The problem with training peripherals early is that u21 is such a sprint, by spending time on the (slow-to-train) guard skills, big men are going to be throughly outclassed inside. For the NT it's not as much of an issue because NT big men tend to have kind of stabilized inside, so the differences in core skills tend not to be as huge. A 12/12/12 big man on the u21 team is going to get owned. And he's going to be so far from NT level inside skills, that I'm not sure he'd really be able to catch up.
Absolutely, I totally understand that's the catch. If we focus on adding some guard skills we will be going into U21 with 12/12/12 bigs, and the competition will be stocked with 16/16/16's. I completely understand there's no getting around that. In fact it's the fundamental change I'm asking to make in how we run things. My argument though is that:
1) Maybe our big men will be able to beat their big men outside/midrange, and what seemed like an advantage for our opponents will actually be mostly a wash for us?

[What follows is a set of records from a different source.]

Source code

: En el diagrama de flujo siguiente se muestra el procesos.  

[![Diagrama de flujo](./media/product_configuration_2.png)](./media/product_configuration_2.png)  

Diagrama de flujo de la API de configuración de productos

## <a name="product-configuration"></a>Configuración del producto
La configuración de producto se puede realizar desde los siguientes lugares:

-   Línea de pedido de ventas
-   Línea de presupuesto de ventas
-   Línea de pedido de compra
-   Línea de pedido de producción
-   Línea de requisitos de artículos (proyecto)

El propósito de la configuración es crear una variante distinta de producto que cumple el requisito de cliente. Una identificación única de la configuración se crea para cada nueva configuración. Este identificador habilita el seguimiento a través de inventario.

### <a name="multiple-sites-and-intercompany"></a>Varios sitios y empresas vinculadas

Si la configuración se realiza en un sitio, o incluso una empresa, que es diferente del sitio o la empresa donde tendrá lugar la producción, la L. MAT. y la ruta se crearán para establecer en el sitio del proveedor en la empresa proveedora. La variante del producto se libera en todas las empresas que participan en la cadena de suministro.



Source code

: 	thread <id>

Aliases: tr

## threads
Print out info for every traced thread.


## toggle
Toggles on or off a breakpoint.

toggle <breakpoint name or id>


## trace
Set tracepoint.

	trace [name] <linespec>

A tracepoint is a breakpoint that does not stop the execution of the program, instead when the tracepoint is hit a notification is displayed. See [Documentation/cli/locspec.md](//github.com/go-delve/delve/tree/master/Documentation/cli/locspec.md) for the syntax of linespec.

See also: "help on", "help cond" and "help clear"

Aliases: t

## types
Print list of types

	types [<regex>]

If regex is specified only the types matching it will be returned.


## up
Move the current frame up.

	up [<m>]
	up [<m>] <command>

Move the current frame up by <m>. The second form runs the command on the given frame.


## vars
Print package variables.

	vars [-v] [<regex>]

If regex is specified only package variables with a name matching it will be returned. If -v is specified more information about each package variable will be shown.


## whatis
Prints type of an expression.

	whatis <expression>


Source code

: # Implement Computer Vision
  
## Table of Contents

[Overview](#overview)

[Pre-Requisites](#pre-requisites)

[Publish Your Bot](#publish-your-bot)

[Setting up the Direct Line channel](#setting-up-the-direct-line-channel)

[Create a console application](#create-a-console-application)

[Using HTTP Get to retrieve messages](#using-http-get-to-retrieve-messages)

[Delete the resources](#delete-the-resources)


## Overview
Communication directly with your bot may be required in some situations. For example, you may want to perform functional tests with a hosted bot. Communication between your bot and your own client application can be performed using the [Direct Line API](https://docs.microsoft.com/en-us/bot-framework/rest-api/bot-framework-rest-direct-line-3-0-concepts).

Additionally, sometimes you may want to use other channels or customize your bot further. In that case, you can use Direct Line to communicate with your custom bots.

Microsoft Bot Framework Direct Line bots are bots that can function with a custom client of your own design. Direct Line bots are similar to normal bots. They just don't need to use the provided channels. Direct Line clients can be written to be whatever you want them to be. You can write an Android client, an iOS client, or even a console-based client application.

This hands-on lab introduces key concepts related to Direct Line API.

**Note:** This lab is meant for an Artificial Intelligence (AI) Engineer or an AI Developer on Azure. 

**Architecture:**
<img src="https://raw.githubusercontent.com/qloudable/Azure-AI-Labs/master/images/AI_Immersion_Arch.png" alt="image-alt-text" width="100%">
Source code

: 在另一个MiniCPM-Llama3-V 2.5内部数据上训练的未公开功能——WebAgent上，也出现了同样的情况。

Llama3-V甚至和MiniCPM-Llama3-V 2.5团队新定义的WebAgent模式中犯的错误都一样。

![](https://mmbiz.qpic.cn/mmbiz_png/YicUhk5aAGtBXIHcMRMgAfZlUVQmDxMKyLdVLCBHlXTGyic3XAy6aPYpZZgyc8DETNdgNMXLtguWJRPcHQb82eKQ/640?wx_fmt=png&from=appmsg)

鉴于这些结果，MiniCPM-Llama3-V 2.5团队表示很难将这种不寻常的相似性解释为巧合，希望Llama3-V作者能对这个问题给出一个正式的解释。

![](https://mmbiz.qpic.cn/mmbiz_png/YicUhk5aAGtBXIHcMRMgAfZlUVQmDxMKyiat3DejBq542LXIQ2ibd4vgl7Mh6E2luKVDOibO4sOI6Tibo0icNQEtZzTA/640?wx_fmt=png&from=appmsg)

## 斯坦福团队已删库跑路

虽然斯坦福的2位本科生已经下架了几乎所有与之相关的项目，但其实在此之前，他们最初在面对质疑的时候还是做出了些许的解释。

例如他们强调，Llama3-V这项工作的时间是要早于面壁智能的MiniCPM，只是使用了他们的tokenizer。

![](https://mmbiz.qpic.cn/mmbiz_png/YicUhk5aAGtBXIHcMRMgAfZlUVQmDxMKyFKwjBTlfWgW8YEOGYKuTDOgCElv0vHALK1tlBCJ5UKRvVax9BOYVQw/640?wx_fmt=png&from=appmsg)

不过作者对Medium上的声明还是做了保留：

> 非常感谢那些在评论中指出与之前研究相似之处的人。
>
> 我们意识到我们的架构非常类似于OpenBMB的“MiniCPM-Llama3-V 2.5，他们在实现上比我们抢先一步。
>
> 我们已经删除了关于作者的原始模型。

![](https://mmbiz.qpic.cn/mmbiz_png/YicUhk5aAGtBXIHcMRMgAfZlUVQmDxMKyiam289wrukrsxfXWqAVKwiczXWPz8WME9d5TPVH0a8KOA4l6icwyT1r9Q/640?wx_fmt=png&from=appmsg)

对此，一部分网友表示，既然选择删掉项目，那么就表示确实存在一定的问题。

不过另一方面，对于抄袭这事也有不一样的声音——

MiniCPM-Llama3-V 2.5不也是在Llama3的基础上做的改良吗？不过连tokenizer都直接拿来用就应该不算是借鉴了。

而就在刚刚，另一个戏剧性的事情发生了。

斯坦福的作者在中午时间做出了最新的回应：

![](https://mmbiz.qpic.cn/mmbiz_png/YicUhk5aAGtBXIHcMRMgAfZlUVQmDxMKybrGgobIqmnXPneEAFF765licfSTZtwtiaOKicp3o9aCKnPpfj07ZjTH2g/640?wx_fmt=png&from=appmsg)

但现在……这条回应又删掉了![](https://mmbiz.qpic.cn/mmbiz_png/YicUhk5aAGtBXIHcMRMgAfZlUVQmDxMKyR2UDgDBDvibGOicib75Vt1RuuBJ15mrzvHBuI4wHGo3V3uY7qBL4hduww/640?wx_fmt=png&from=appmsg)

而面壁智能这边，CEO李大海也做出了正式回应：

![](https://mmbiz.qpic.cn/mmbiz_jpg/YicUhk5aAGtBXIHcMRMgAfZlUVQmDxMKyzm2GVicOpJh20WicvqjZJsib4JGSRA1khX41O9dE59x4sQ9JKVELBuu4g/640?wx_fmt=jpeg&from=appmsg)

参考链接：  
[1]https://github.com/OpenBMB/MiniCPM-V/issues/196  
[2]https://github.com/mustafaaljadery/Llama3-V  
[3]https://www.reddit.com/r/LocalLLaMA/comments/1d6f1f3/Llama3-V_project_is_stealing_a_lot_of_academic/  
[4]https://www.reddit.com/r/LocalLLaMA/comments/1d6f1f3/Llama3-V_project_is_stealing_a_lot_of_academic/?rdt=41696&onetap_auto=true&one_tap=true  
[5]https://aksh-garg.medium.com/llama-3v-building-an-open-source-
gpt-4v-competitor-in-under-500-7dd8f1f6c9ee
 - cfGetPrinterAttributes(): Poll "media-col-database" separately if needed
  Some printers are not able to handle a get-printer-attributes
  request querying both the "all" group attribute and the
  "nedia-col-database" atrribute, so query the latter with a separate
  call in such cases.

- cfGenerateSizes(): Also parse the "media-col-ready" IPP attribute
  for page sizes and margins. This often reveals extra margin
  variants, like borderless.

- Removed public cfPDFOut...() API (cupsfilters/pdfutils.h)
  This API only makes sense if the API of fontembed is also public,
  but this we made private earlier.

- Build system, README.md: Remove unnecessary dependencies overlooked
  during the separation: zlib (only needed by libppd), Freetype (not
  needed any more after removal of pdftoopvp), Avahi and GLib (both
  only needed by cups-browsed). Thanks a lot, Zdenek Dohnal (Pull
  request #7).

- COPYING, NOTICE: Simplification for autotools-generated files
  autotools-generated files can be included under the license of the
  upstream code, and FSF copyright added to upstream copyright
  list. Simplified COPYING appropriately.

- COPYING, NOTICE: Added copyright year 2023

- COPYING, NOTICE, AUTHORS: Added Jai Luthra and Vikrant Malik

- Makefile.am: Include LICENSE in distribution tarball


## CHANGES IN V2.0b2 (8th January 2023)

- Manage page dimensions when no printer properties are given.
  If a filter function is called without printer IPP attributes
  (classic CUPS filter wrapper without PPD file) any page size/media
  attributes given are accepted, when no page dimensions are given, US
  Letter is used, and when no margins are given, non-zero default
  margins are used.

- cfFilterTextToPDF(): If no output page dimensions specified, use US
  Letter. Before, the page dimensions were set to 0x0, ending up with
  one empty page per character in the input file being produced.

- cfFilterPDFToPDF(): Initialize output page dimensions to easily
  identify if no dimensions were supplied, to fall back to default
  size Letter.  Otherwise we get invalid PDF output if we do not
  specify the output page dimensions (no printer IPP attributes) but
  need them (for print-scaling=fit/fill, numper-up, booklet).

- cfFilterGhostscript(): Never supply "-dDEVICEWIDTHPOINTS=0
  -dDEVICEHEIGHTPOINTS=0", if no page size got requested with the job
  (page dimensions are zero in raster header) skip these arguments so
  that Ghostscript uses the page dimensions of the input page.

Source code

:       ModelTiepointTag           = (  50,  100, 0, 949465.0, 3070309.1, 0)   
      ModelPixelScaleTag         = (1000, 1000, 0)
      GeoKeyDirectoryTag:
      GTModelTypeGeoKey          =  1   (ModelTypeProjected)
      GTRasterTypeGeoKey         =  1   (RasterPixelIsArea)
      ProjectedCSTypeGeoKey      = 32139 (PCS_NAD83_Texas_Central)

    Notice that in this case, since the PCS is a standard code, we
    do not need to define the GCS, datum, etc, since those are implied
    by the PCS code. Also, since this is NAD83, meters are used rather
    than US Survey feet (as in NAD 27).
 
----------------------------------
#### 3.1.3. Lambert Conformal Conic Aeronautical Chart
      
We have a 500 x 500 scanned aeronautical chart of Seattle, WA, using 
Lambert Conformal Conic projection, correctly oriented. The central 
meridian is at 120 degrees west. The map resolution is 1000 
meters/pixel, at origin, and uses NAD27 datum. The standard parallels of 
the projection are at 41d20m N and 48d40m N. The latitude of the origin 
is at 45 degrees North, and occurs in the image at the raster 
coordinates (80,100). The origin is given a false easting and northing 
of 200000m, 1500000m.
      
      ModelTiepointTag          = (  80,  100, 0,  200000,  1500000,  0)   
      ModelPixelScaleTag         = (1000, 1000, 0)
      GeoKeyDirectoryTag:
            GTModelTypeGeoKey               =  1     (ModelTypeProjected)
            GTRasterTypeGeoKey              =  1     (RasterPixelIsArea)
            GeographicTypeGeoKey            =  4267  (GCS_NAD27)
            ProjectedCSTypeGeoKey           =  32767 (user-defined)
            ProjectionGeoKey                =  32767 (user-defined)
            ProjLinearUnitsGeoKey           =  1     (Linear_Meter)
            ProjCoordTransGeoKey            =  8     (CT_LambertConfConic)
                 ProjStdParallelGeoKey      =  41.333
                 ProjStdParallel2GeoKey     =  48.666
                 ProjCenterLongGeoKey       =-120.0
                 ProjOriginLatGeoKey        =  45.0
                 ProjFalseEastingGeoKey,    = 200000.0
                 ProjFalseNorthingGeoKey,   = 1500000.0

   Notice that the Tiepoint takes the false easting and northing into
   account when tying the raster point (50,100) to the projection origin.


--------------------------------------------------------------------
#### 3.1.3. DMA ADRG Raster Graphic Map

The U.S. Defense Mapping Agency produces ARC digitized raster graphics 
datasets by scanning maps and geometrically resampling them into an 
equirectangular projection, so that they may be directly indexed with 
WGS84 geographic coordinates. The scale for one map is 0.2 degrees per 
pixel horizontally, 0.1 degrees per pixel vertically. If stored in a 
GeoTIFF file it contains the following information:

2) Either way, those guard skills will pay off at the NT level once our guys catch up on the inside skills around 24-25. And I do think our guys could catch up: if we have five seasons (20,21,22,23,24), good height, and we're one-position training only 3 skills (I think we ought to consider SB'ing too but that's a whole different conversation) which mostly also cross-train each other, that's 4x IS, 4x ID, 4x Rb each season while still allowing for stamina, FT, one on one, or whatever twice a year.
So even with the slow down in age, with 20 one position trains at each skill shouldn't our guys be able to go from 12 to 17-18? The advantage of running the out of position training early is that once the age effects start hitting, you're already done with guard skills and even though things are going more slowly, at least they're being trained in their natural position.
The other consideration is that any US division from NBBA to d.V could train secondaries first and then train primaries for as long as their team's success allows, while the same can't be said about training secondaries last because at that point there's a very limited number of teams who can even afford the player. So a system that encourages training secondaries last limits the number of players who will ever see secondary training.
Just for the record I want to state that I completely understand asking managers to train big men in this way carries a high risk of costing our team U21 victories. My position is that the risk (or more pessimistically, the trade-off) is worth the reward to the US community, through the benefits to both the NT and the managers who own these players.